_Material for this task:_
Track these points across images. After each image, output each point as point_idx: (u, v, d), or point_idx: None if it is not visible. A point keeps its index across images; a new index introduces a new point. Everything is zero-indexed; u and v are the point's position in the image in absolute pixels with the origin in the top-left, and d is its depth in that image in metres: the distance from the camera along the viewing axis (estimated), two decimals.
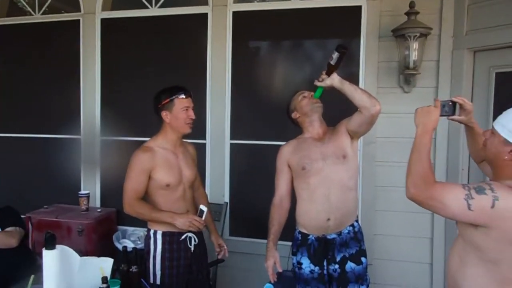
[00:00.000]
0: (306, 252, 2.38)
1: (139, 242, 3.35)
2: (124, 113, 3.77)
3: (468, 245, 1.54)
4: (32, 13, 3.99)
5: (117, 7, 3.81)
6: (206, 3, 3.54)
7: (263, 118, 3.49)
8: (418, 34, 2.92)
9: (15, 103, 4.11)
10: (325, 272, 2.36)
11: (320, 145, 2.38)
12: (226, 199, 3.50)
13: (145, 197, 2.41)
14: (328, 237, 2.35)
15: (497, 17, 2.78)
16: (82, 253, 2.19)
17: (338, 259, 2.34)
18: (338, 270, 2.34)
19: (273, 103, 3.36)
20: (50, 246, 1.93)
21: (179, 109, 2.36)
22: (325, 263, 2.36)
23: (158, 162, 2.36)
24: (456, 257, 1.61)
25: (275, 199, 2.46)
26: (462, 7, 2.98)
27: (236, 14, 3.50)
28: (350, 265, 2.34)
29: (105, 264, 2.09)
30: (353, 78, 3.23)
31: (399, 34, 2.98)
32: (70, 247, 2.09)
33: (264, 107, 3.48)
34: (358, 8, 3.24)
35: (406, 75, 3.07)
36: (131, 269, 2.11)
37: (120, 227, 3.69)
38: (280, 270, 2.38)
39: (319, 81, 2.25)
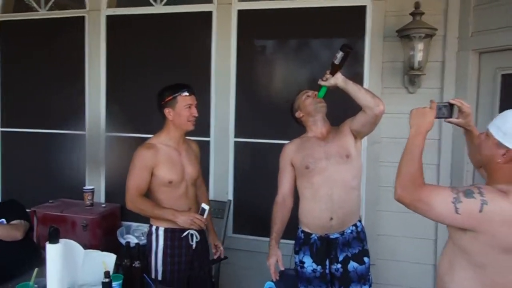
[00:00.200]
0: (309, 251, 2.39)
1: (143, 238, 3.37)
2: (129, 110, 3.79)
3: (457, 248, 1.53)
4: (38, 9, 4.00)
5: (122, 4, 3.82)
6: (210, 1, 3.54)
7: (267, 116, 3.50)
8: (423, 35, 2.92)
9: (21, 98, 4.13)
10: (327, 271, 2.36)
11: (323, 145, 2.38)
12: (230, 196, 3.51)
13: (148, 194, 2.42)
14: (331, 236, 2.35)
15: (503, 19, 2.77)
16: (87, 248, 2.21)
17: (340, 258, 2.34)
18: (341, 270, 2.34)
19: (277, 102, 3.37)
20: (54, 240, 1.95)
21: (182, 107, 2.37)
22: (327, 263, 2.36)
23: (161, 159, 2.37)
24: (445, 259, 1.60)
25: (278, 197, 2.47)
26: (467, 8, 2.97)
27: (240, 13, 3.50)
28: (352, 264, 2.34)
29: (108, 259, 2.11)
30: (358, 78, 3.23)
31: (404, 35, 2.98)
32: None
33: (268, 105, 3.49)
34: (363, 8, 3.23)
35: (411, 75, 3.06)
36: (133, 265, 2.12)
37: (124, 222, 3.71)
38: (282, 268, 2.40)
39: (323, 80, 2.25)
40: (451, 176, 3.03)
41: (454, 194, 1.43)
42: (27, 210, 3.06)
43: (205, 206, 2.38)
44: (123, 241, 3.31)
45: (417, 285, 3.21)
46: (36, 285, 1.97)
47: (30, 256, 2.68)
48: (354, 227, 2.39)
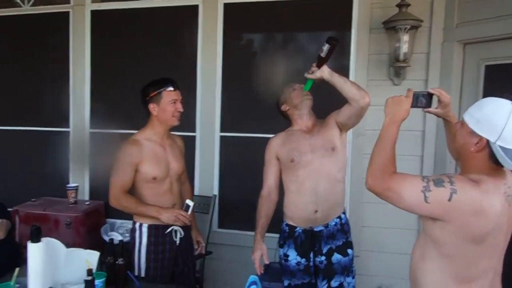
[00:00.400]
0: (293, 244, 2.39)
1: (127, 234, 3.33)
2: (113, 106, 3.75)
3: (428, 239, 1.51)
4: (21, 4, 3.93)
5: None
6: None
7: (253, 110, 3.48)
8: (409, 27, 2.92)
9: (3, 95, 4.07)
10: (311, 264, 2.37)
11: (309, 138, 2.37)
12: (215, 191, 3.50)
13: (132, 190, 2.39)
14: (315, 229, 2.35)
15: (487, 10, 2.77)
16: (70, 246, 2.18)
17: (324, 251, 2.35)
18: (325, 262, 2.34)
19: (263, 96, 3.34)
20: (35, 239, 1.91)
21: (167, 102, 2.34)
22: (311, 255, 2.36)
23: (146, 155, 2.34)
24: (417, 250, 1.58)
25: (263, 191, 2.46)
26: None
27: (227, 6, 3.47)
28: (336, 256, 2.34)
29: (92, 257, 2.08)
30: (344, 71, 3.22)
31: (390, 26, 2.97)
32: (58, 240, 2.09)
33: (254, 99, 3.47)
34: (349, 0, 3.22)
35: (396, 67, 3.06)
36: (117, 262, 2.10)
37: (108, 219, 3.68)
38: (267, 262, 2.39)
39: (309, 73, 2.24)
40: (434, 168, 3.04)
41: (424, 183, 1.41)
42: (9, 209, 3.01)
43: (189, 202, 2.36)
44: (107, 239, 3.27)
45: (401, 276, 3.20)
46: (17, 285, 1.94)
47: (11, 256, 2.64)
48: (338, 219, 2.38)
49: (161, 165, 2.39)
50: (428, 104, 1.70)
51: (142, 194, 2.38)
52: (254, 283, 2.15)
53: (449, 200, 1.37)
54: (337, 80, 2.18)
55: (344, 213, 2.45)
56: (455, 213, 1.38)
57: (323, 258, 2.34)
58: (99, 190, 3.70)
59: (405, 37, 2.94)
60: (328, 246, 2.35)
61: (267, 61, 3.50)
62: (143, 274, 2.36)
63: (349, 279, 2.37)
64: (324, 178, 2.32)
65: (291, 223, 2.42)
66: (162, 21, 3.64)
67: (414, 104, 1.66)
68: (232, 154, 3.54)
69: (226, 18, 3.48)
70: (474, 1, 2.89)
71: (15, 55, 4.00)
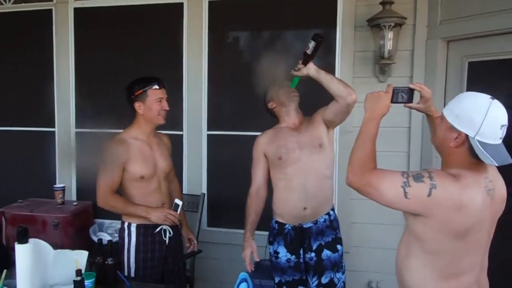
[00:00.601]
0: (283, 241, 2.41)
1: (116, 235, 3.31)
2: (99, 105, 3.71)
3: (411, 235, 1.50)
4: (3, 2, 3.87)
5: None
6: None
7: (240, 108, 3.49)
8: (392, 24, 2.94)
9: None
10: (301, 260, 2.39)
11: (296, 135, 2.39)
12: (204, 190, 3.49)
13: (119, 190, 2.38)
14: (305, 226, 2.37)
15: (470, 7, 2.81)
16: (58, 247, 2.17)
17: (314, 247, 2.37)
18: (315, 258, 2.36)
19: (250, 93, 3.33)
20: (23, 240, 1.90)
21: (153, 100, 2.34)
22: (301, 252, 2.39)
23: (132, 154, 2.34)
24: (402, 247, 1.57)
25: (252, 189, 2.47)
26: None
27: (212, 4, 3.46)
28: (326, 253, 2.37)
29: (80, 257, 2.07)
30: (329, 68, 3.23)
31: (374, 24, 2.99)
32: (45, 241, 2.08)
33: (240, 97, 3.47)
34: None
35: (381, 64, 3.09)
36: (106, 262, 2.10)
37: (97, 220, 3.65)
38: (257, 260, 2.40)
39: (295, 70, 2.25)
40: (421, 163, 3.08)
41: (404, 178, 1.40)
42: None
43: (178, 201, 2.37)
44: (96, 239, 3.25)
45: (391, 271, 3.22)
46: (5, 287, 1.92)
47: None
48: (327, 216, 2.41)
49: (148, 163, 2.38)
50: (409, 99, 1.68)
51: (130, 194, 2.38)
52: (244, 280, 2.17)
53: (429, 195, 1.36)
54: (324, 77, 2.20)
55: (333, 209, 2.47)
56: (435, 208, 1.37)
57: (313, 254, 2.37)
58: (86, 190, 3.66)
59: (389, 35, 2.96)
60: (318, 243, 2.37)
61: (253, 58, 3.50)
62: (132, 274, 2.35)
63: (339, 275, 2.39)
64: (312, 175, 2.34)
65: (280, 220, 2.43)
66: (147, 19, 3.61)
67: (395, 100, 1.65)
68: (220, 153, 3.54)
69: (211, 16, 3.47)
70: None
71: None
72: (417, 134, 3.10)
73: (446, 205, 1.36)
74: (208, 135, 3.52)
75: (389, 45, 2.98)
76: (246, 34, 3.61)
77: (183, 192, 3.28)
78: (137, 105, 2.35)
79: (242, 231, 2.45)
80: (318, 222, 2.38)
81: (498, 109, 1.38)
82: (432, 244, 1.45)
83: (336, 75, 3.19)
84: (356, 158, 1.52)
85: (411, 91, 1.67)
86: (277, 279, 2.44)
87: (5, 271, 1.96)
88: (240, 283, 2.19)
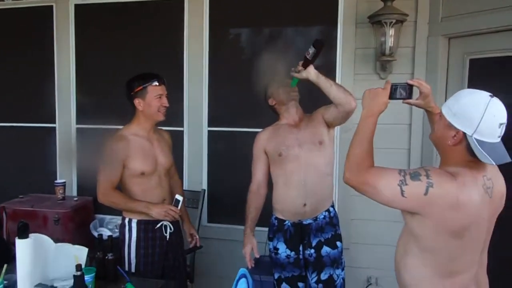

_Work to be completed:_
Retype the line containing "72: (417, 134, 3.10)" and each line after it through the last line of the entries above, exactly, with no pictures and nothing else.

_Exercise solution:_
72: (417, 134, 3.10)
73: (446, 205, 1.36)
74: (208, 135, 3.52)
75: (389, 45, 2.98)
76: (246, 34, 3.61)
77: (183, 192, 3.28)
78: (137, 105, 2.35)
79: (242, 231, 2.45)
80: (318, 222, 2.38)
81: (498, 109, 1.38)
82: (432, 244, 1.45)
83: (336, 75, 3.19)
84: (356, 158, 1.52)
85: (411, 91, 1.67)
86: (277, 279, 2.44)
87: (5, 271, 1.96)
88: (240, 283, 2.19)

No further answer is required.